LAPD ban facial recognition following alleged unauthorized use

2020/11/24 Innoverview Read

The Los Angeles Police Department (LAPD) has banned the use of facial recognition after officers allegedly used it without authorisation.

Facial recognition systems have faced increased scrutiny in recent years due to repeated studies showing they have serious biases.

Wherever facial recognition systems are deployed, the public needs to have faith they’re being used fairly—something which no deployment so far has been able to do.

Public trust in facial recognition has been damaged further this week after 25 LAPD officers were accused of using it unofficially to try to identify people nearly 475 times over a three-month period.

A directive reportedly sent to the entire LAPD, by deputy chief John McMahon and the head of the department’s IT arm, said that officers can now only use the LA County’s own ID system which uses images taken by officers and added after arrests—not the controversial Clearview AI system which uses millions of images harvested from across the web.

In June, Detroit Police chief James Craig said facial recognition would misidentify someone around 96 percent of the time.

Craig’s comments were made just days after the ACLU (American Civil Liberties Union) lodged a complaint against Detroit Police following the harrowing wrongful arrest of black male Robert Williams due to a facial recognition error.

Detroit Police arrested Williams for allegedly stealing five watches valued at $3800 from a store in October 2018. A blurry CCTV image was matched by a facial recognition algorithm to Williams’ driver’s license photo.

Current AI algorithms are known to have a racism issue. Extensive studies have repeatedly shown that facial recognition algorithms are almost 100 percent accurate when used on white males, but have serious problems when it comes to darker skin colours and females.

Facial recognition is increasingly being used to perform mass surveillance on protests such as Black Lives Matter. Given the evidence showing the bias of such technologies against minorities, it’s a recipe for disaster.

Across the pond in the UK, facial recognition tests have also been nothing short of a complete failure.
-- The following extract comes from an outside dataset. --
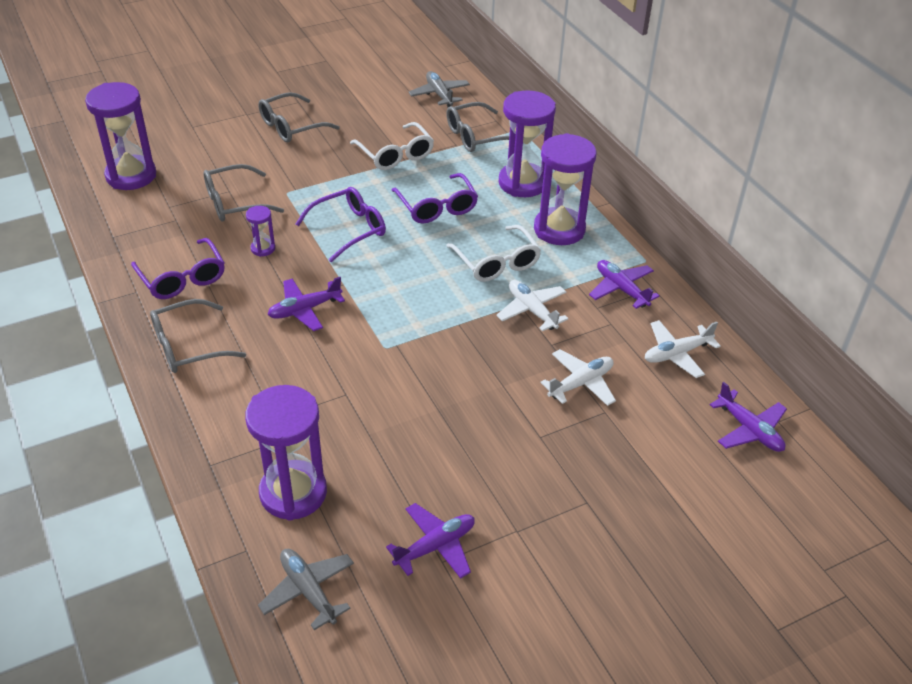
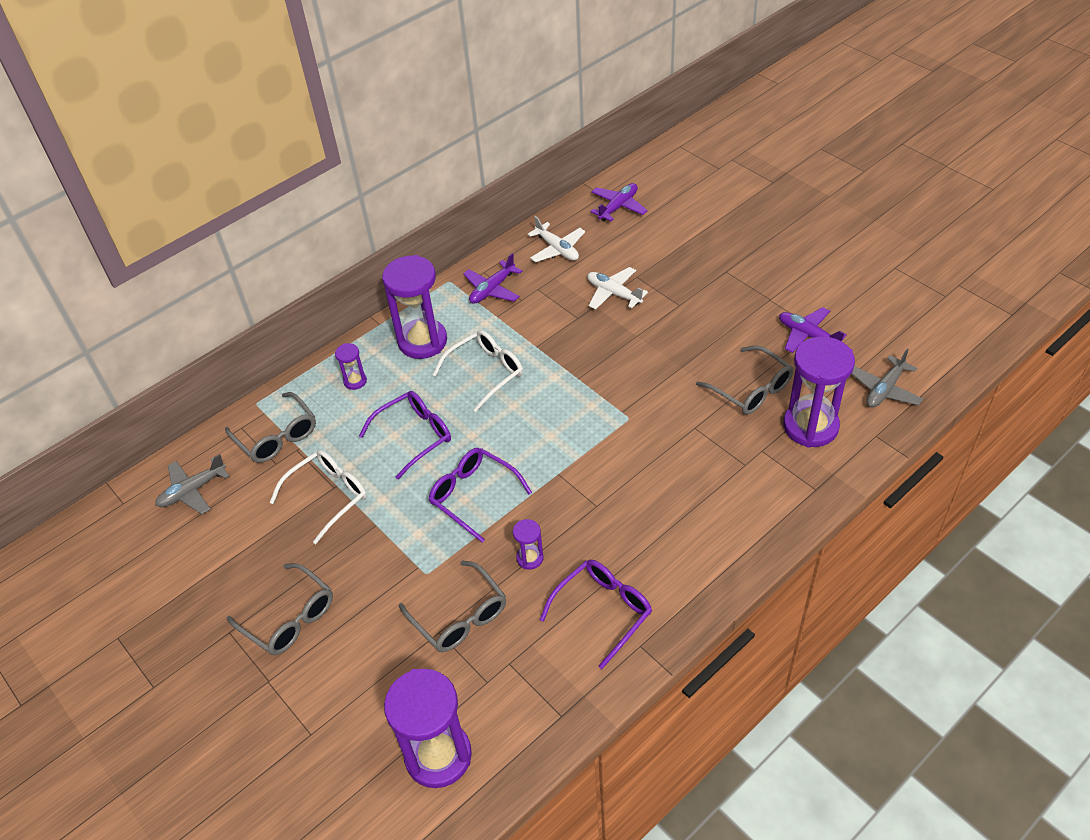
camera: 100 degrees left, 5 degrees up
grey glasses [150,299,246,373] -> grey glasses moved to [696,346,793,415]
purple plane [267,277,345,331] -> none
white plane [496,280,569,331] -> none
purple hourglass [499,90,556,197] -> purple hourglass [335,343,367,390], size x0.46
An initial trial at the 2016 Notting Hill Carnival led to not a single person being identified, while a follow-up trial the following year led to no legitimate matches but 35 false positives.

An independent report into the Met Police’s facial recognition trials, conducted last year by Professor Peter Fussey and Dr Daragh Murray, concluded that it was only verifiably accurate in just 19 percent of cases.

In June, an open letter was penned by 1000 experts in response to a chilling paper called ‘A Deep Neural Network Model to Predict Criminality Using Image Processing.’

“Machine learning programs are not neutral; research agendas and the data sets they work with often inherit dominant cultural beliefs about the world,” the letter’s authors warned.

Until it can be proven that facial recognition and machine learning systems are unbiased, deployments will cause harm to both victims and the public’s tolerance and perception of such technologies.